─── DATA SUPPLIED
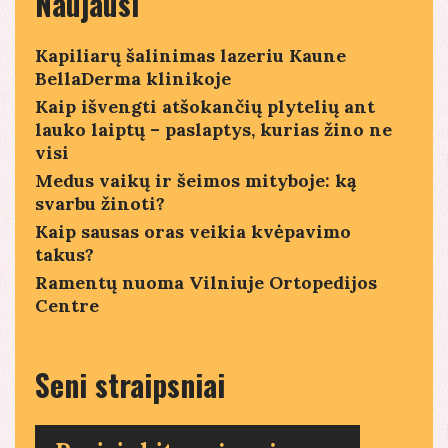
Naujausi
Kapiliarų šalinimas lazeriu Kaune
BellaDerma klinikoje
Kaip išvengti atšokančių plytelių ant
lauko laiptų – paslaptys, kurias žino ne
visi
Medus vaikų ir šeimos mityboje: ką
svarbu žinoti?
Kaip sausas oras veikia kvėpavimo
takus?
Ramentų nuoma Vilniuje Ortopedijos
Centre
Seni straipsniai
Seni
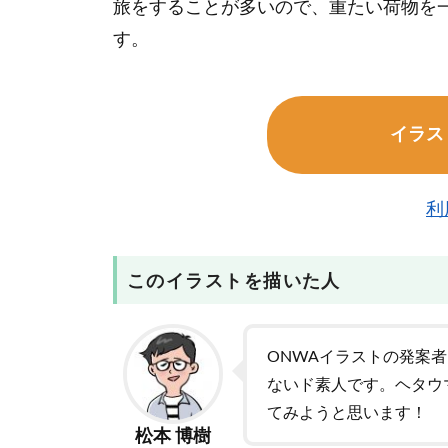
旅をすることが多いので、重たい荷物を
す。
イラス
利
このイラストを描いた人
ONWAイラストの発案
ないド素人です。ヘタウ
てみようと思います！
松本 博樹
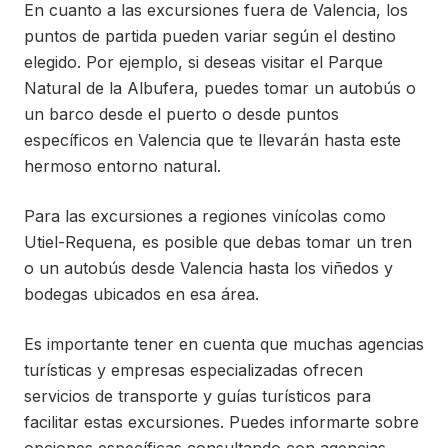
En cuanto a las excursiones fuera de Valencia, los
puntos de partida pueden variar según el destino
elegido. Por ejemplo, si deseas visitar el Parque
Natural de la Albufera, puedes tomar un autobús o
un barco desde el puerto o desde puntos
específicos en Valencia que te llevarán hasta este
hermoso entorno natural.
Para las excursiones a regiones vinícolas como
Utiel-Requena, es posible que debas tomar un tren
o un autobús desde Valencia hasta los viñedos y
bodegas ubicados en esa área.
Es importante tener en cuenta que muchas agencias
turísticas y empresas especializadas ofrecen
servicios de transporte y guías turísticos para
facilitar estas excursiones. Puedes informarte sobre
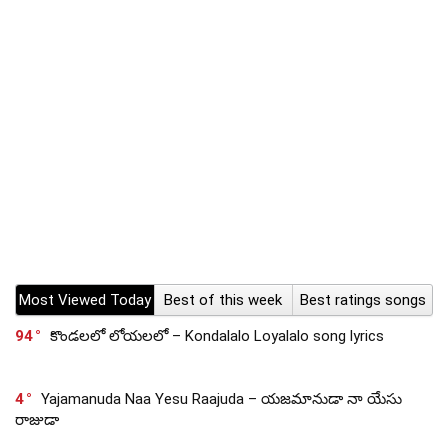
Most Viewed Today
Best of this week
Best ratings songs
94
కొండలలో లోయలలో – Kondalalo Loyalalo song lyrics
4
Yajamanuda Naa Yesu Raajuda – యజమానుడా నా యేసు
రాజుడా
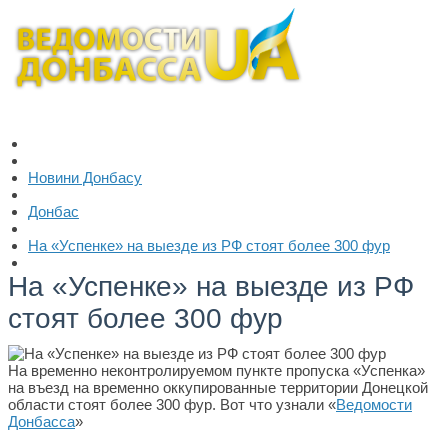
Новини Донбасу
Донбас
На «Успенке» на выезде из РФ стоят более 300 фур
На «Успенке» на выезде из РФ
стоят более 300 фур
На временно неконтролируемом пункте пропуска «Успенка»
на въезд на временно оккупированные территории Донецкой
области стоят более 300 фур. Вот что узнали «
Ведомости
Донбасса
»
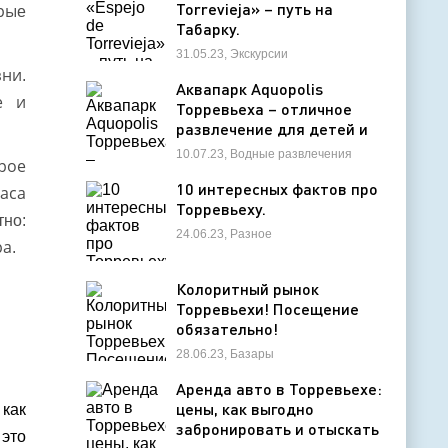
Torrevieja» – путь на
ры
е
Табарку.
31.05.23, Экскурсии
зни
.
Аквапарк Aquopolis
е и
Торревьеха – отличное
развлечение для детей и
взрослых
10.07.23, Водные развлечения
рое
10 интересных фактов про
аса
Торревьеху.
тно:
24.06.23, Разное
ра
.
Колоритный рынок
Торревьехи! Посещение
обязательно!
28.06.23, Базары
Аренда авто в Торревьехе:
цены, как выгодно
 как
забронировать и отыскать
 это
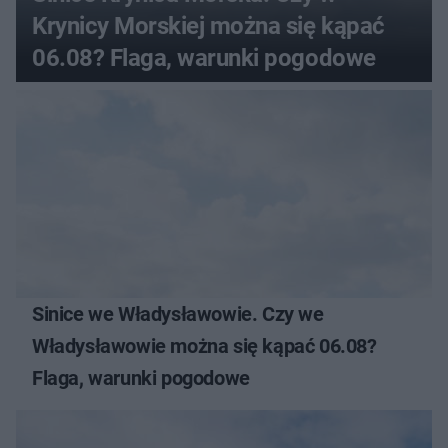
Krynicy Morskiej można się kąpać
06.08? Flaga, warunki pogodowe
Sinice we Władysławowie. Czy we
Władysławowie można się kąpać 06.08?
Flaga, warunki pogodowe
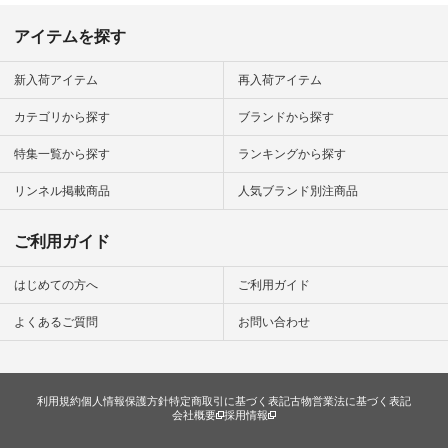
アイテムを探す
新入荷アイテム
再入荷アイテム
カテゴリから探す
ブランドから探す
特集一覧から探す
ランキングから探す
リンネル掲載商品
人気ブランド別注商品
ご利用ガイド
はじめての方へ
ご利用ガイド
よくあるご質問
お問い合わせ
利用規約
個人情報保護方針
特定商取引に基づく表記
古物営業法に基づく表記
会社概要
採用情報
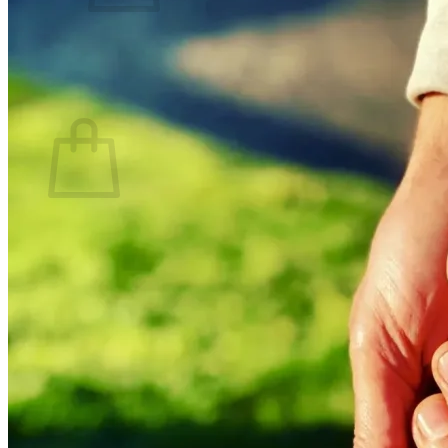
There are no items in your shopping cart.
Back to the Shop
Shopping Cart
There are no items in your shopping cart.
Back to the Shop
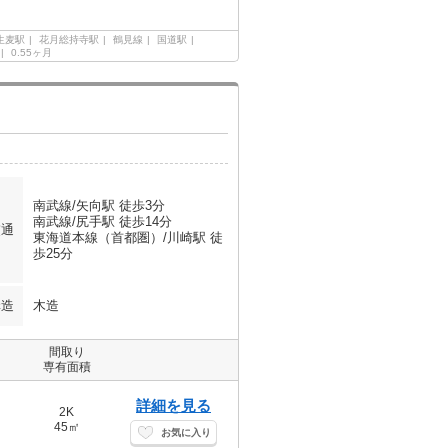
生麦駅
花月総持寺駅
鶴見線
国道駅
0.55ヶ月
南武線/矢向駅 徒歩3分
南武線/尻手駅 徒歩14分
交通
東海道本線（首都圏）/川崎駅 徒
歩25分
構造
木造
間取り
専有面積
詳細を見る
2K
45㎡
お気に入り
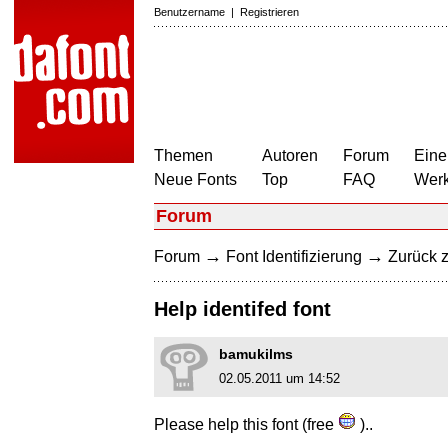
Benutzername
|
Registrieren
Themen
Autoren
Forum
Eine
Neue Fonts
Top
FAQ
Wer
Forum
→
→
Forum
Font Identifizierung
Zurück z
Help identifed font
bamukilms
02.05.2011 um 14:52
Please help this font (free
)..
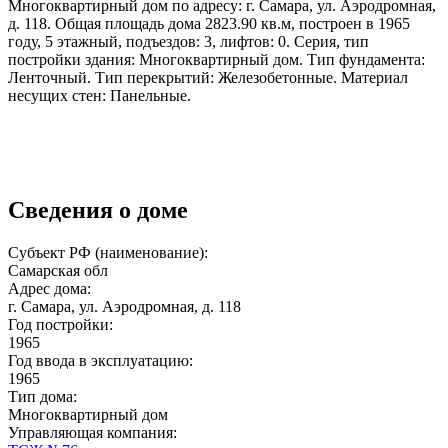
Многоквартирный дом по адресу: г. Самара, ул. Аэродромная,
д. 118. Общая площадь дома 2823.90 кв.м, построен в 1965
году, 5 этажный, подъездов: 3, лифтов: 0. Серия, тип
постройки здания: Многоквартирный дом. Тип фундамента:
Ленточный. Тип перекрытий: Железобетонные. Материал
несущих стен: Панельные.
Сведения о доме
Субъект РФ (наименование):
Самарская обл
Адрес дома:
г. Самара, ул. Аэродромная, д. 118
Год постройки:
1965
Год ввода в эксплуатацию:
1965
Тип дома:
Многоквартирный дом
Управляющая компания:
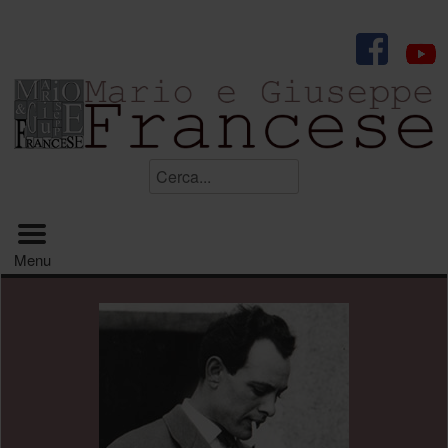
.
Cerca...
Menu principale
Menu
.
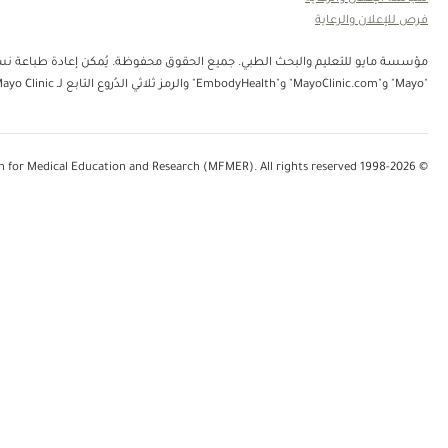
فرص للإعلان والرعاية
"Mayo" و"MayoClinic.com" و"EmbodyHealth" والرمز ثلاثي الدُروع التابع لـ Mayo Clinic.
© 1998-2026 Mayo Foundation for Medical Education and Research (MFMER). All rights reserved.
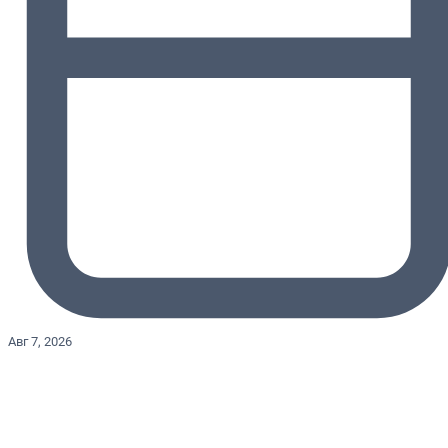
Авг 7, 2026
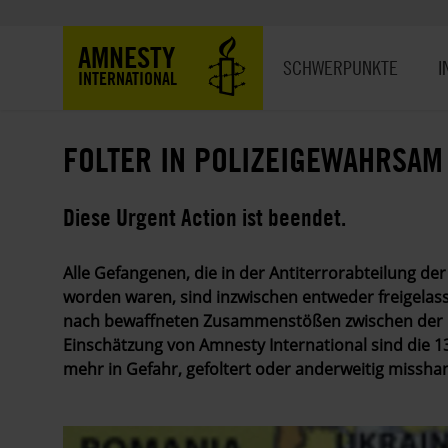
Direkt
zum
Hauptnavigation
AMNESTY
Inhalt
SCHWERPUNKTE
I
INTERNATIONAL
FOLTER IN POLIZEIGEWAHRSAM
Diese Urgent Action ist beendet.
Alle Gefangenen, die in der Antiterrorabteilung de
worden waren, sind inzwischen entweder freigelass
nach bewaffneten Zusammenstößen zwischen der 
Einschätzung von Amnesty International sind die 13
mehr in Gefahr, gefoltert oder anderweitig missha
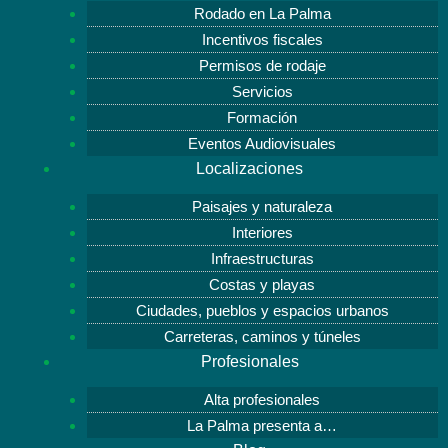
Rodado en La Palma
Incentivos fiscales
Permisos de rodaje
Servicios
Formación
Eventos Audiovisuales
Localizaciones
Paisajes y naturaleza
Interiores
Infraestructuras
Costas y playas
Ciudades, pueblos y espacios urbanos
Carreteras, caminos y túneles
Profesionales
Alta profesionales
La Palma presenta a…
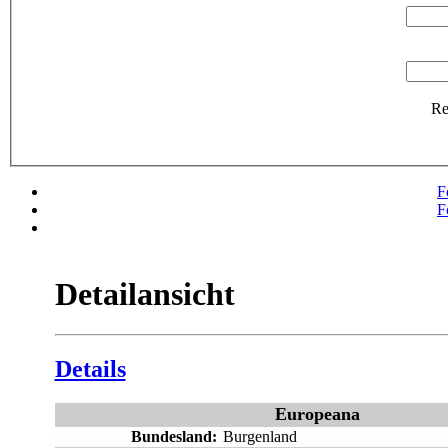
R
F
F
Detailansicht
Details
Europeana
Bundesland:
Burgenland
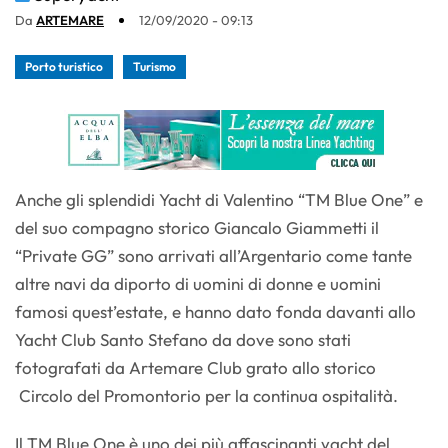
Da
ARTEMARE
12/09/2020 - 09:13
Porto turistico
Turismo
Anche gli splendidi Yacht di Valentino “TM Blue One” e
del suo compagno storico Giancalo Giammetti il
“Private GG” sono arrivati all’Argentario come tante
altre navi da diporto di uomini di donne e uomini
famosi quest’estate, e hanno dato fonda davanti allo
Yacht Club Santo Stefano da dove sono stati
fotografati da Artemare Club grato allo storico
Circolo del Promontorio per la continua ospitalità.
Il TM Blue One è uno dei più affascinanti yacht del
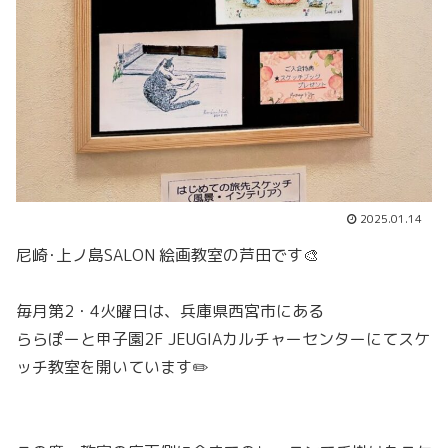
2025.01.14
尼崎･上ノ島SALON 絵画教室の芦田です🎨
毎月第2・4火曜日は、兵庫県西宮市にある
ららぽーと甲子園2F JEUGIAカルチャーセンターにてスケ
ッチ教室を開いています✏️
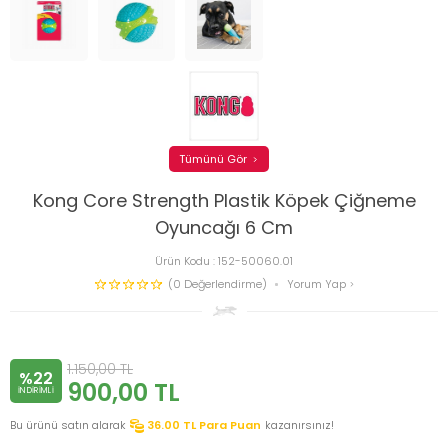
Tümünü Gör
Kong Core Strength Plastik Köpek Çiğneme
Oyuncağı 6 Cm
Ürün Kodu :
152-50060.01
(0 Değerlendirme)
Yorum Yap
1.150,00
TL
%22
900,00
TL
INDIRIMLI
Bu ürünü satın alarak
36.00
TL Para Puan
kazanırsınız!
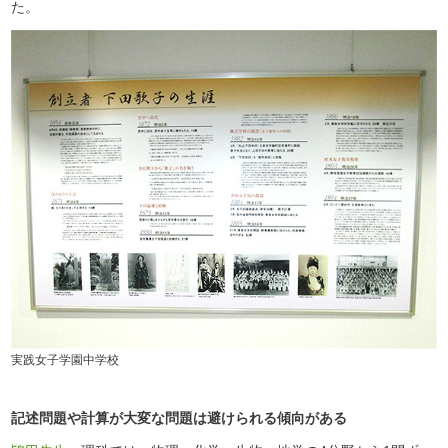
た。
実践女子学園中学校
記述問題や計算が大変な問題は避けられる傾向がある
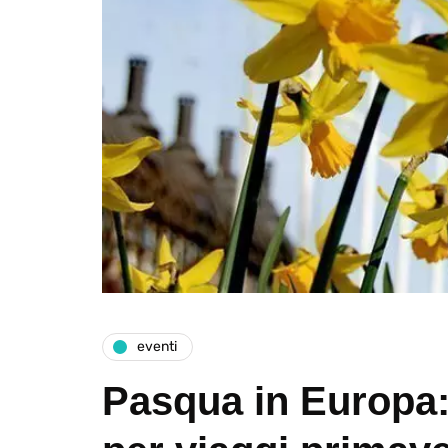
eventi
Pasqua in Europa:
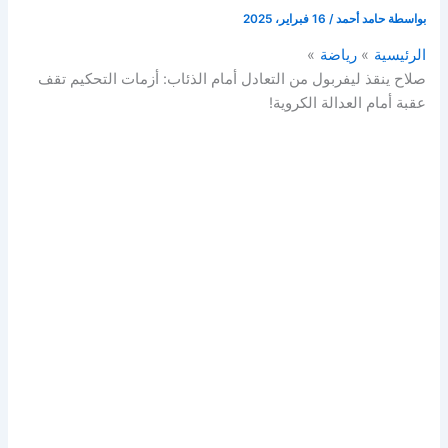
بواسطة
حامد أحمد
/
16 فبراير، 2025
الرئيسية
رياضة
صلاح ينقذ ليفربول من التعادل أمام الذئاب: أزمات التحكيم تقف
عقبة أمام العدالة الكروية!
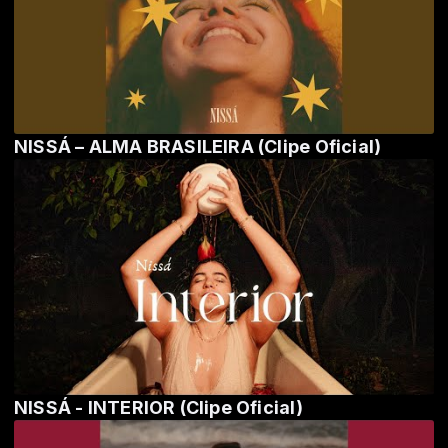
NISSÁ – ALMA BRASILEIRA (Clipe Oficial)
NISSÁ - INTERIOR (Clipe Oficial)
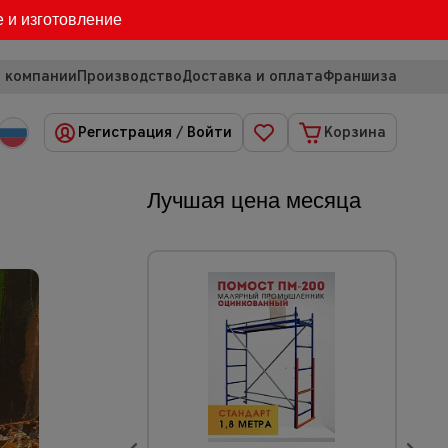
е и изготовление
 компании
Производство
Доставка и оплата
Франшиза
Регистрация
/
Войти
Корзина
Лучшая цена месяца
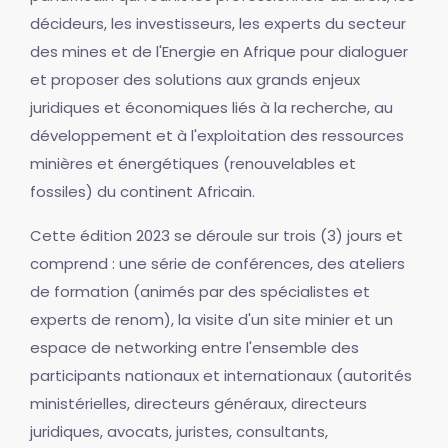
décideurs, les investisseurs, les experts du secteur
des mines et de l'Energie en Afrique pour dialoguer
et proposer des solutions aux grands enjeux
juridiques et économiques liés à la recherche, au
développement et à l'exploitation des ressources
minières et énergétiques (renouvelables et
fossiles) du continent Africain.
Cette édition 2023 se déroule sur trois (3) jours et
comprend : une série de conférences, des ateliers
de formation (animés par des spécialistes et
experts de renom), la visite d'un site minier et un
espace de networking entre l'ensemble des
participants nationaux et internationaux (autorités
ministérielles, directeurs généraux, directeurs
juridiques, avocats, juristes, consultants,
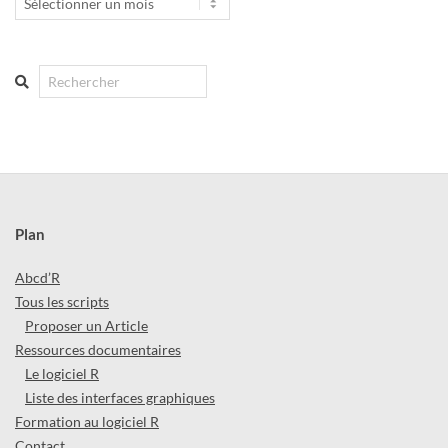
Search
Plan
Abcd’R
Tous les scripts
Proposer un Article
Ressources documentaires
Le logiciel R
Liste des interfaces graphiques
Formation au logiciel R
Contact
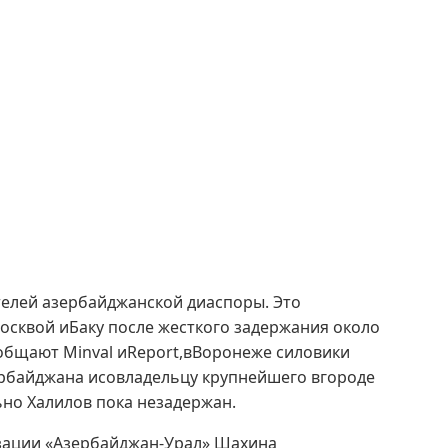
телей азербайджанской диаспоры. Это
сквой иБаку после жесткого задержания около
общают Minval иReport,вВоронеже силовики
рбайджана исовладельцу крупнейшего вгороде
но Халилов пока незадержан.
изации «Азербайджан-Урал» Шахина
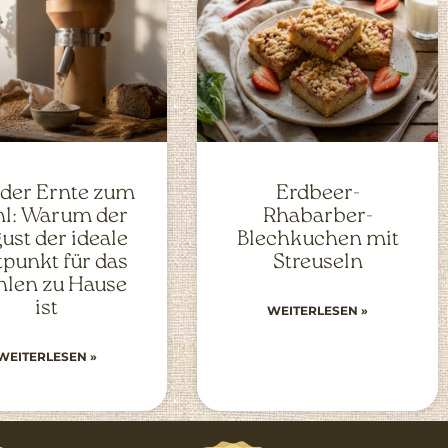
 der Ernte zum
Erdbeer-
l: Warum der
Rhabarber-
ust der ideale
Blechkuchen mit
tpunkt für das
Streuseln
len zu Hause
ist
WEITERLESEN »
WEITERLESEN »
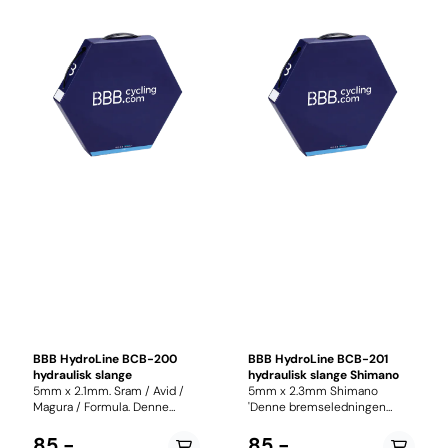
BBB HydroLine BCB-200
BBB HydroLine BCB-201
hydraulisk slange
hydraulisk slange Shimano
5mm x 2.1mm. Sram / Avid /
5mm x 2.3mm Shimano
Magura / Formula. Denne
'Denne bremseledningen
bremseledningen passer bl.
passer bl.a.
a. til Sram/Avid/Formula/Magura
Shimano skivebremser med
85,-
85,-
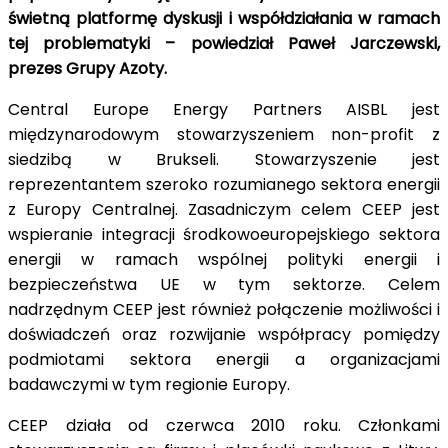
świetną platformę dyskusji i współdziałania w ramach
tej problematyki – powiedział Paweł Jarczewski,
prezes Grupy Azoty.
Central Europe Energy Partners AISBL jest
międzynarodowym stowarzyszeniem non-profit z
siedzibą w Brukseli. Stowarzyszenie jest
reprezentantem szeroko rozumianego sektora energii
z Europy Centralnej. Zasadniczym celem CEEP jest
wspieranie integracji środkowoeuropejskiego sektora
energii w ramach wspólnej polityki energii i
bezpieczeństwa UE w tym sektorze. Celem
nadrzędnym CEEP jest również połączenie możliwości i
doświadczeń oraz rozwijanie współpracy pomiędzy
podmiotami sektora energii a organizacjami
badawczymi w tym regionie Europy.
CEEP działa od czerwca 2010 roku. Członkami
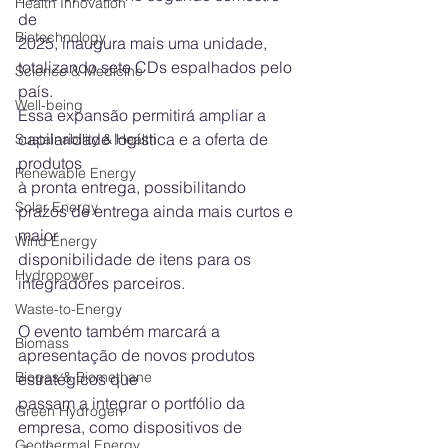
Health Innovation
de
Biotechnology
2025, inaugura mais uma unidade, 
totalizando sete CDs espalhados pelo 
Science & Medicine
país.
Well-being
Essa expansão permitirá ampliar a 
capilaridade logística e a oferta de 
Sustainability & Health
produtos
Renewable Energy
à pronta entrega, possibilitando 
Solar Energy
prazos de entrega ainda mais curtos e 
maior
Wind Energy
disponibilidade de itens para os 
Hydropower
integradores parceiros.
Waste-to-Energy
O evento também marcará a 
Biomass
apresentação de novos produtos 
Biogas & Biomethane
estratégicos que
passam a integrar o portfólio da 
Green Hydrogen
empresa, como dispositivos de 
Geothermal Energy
──────
Report the number of lines in the records that include the string "постройки", and write no other words.

2